MS thought it was very boring in terms of filmmaking, cinematography, etc., and DM, JM and RT were underwhelmed by the score. We thought that the staircase scene was disappointing, and that it worked much better in the trailer with that mix of “Smile” (instead of what we got in the actual movie—a song by convicted child predator Gary Glitter). We are mystified that it was nominated for and won so many oscars.
MS: “It was definitely the American Parasite. It was very American filmmaking, in that there’s a lot of dialogue that ultimately says very little.”
DM noted how flat and generic the background dialogue was, comparing it to the bg dialogue in City of God, which was lively and full of character.
DM, JM and RT thought that the way that Arthur struggled with his pseudobulbar affect (uncontrolled laughter), and his attempts to understand what people find funny in stand-up comedy, was relatable and well-executed within the movie.
DM: “There’s a beautiful self-own in making a movie about how society is too “politically correct” to get his humor, when his self-insert is the Joker, whose punchline is shooting a guy in the head.”

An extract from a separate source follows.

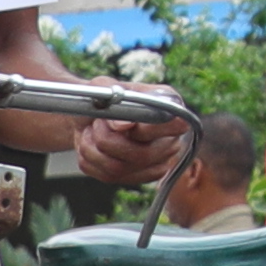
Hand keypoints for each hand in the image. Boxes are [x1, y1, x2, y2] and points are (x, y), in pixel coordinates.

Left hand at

[Since the voted film was Seven Samurai, which is 3:30h long with an intermission, and Joker is also a long movie, we decided to split the viewing into two evenings.]
Genre: epic, samurai
Director: Akira Kurosawa
Presence: BG, DM, EG, JM, RT, Ra, RC, Wh
We thought it was especially pertinent to watch Seven Samurai right after having seen The Magnificent Seven.
BG: “ Where is my handsome boy, Toshiro Mifune.”
JM: “i hope hes the first samurai”
RT: “What if the last one… is Tom Cruise?”
JM: “i like this version of the young rascal more than magnificent sevens. these characters feel a lot more real than their counterparts in magnificent seven
BG (at Hayashida): “Nice weed pants.”
When Kikuchiyo (Toshiro Mifune’s character) was following the other samurai, he entered the stream almost nude to catch fish with his bare hands, while the others intently watched from a distance. The film z0ne chat went wild.
BG: (shaking eyes emoji)
DM: *eyes jump out of head*
RT: They are looking
JM: they really knew what they were doing. they must have, right
BG: Awooga (spazzing eyes emoji)
Those of us who watched The Magnificent Seven enjoyed many aspects more in this movie, such as: the 7 main characters, the banter between them, sword fighting rather than guns, the relationship between Kikuchiyo (who was a farmer) and the others who are samurai, and the romance between the youngest of the seven (Katsushiro) and one of the village girls.
JM: “one of the biggest sins of M7 was combining [Kikuchiyo and Katsushiro] into one character.”
This movie also features Manzo, one of the worst dads in cinematic history.
When Kukichiyo was readying 5 swords for battle:
RT: Is he gonna Killer Bee with these swords. 5-sword technique
Wh: Just throw the swords like spears
BG: He actually threw it. The absolute madlad
Ra: “m7 definitely gave the bandits more of a personality.”
JM: “This was probably the first time that I watched one of those “classic best movies of all time” and actually felt the hype.”
It led us to create a discord channel called “pictures-of-toshiro-mifunes-ass”
Unifying theme: damn, Toshiro Mifune is sexy (to the point where Joker is completely overshadowed).